Abel menggeleng pelan, ia melihat gadis yang sedari tadi berdiri tak jauh di belakang Gibran. Nadin, gadis itu yang berdiri mematung dengan membawa payung hitam yang melindungi tubuhnya. Badannya terlihat sangat pucat.

"Lihat ke belakang, Gib. Ada orang yang lagi butuh lo," suruhnya.

Gibran menggeleng cepat. "Gue nggak peduli, gue nggak butuh dia. Yang gue butuhin sekarang cuma lo, Bel!" Ujar Gibran sedikit mengeraskan suaranya lantaran suara petir terdengar sangat menggelegar.

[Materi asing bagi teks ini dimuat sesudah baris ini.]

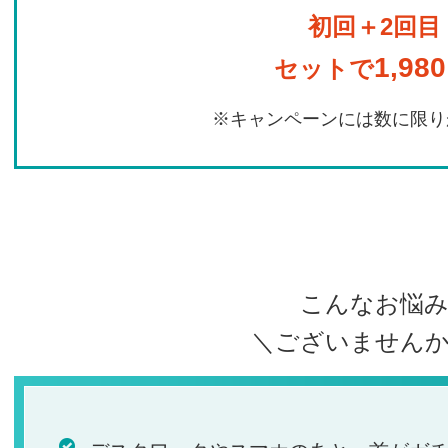
初回＋2回目
1,98
セットで
※キャンペーンには数に限り
こんなお悩
＼ござい
ません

Gibran memeluk tubuh Abel. Ia memejamkan matanya, lantaran bulir air matanya terjun dengan bebas bersamaan dengan air hujan yang mengguyur wajahnya.

"Gue sayang sama lo, gue cinta sama lo. Apa kata-kata ini belum cukup lo pahami, Bel?" Butuh bukti apalagi kalau gue bener-bener serius sama lo?" Tuturnya dengan lirih. "Dari awal gue nggak pernah main-main sama lo. Gue mohon, percaya sama gue,"

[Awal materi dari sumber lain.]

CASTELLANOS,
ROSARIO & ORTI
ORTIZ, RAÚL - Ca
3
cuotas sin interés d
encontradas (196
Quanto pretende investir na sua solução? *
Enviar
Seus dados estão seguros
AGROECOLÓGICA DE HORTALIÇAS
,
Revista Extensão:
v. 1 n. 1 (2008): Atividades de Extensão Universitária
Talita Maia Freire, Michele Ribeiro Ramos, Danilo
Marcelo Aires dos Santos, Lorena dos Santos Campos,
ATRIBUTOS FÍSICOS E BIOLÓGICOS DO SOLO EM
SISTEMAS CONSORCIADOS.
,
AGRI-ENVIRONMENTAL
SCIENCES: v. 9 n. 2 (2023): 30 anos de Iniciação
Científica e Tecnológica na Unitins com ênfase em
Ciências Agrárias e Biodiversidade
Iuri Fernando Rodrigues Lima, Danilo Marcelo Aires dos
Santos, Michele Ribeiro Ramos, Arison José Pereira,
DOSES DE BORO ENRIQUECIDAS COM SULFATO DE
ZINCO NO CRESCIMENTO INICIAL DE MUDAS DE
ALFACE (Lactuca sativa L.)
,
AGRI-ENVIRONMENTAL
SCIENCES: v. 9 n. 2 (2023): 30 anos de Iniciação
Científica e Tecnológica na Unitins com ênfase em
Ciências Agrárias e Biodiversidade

Abel memejamkan matanya dengan pedih, tak sedikitpun ia membalas pelukan Gibran. Bahunya bergetar hebat, Abel menangis, menangis tanpa suara.

"Pergi, Gib," suruhnya dengan pilu.

"Sayang----"

"Pergi dari gue, Gibran!" Abel menyentak ucapan Gibran, gadis itu terisak pilu. Ia menyandarkan kepalanya di dada bidang Gibran.

"Gue mohon, pergi dari gue," lirihnya sekali lagi.

"Nggak, gue nggak mau. Gue nggak bisa, Bel!" Tolak Gibran. Ia tambah mengeratkan pelukannya. "Gue nggak ada alasan buat pergi dari lo. Gue mohon, jangan suruh gue pergi," lanjutnya.

Abel mendorong tubuh Gibran sedikit kuat, hingga dekapan Gibran terlapas. Cowok itu menatap gadis di depannya dengan manik mata yang memerah.

"Bukan lo, tapi gue yang punya alasan buat lo pergi. Pergi dari gue, Gibran!"